Which lines in the data below contain the string "dist", matching case exactly? Copy each of those lines in full.

# [Material for the task]
_____
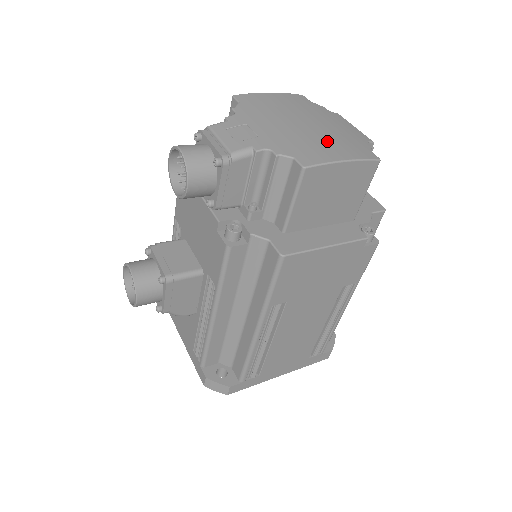
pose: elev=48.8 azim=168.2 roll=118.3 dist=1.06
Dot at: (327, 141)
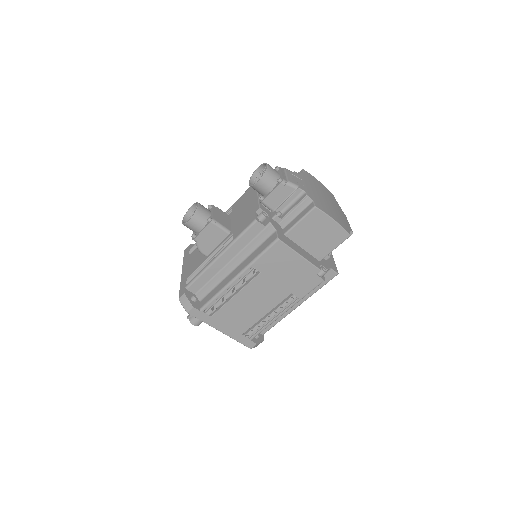
Dot at: (332, 211)
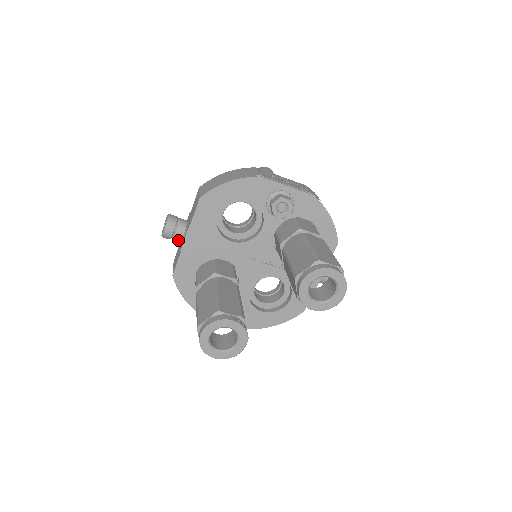
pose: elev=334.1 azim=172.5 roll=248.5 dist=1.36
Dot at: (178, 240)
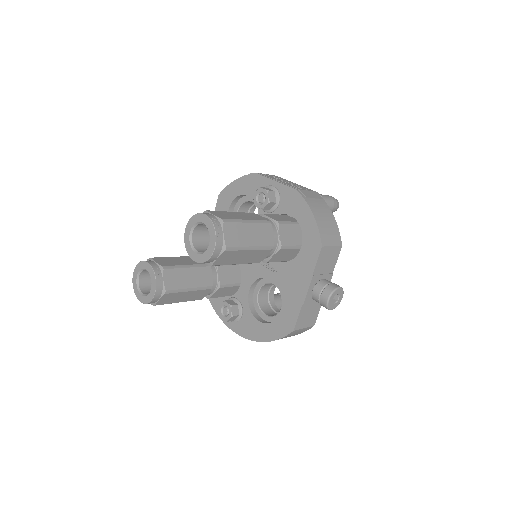
Dot at: occluded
_____
# [Written answer]
pose: elev=48.8 azim=168.2 roll=118.3 dist=1.06
pose: elev=334.1 azim=172.5 roll=248.5 dist=1.36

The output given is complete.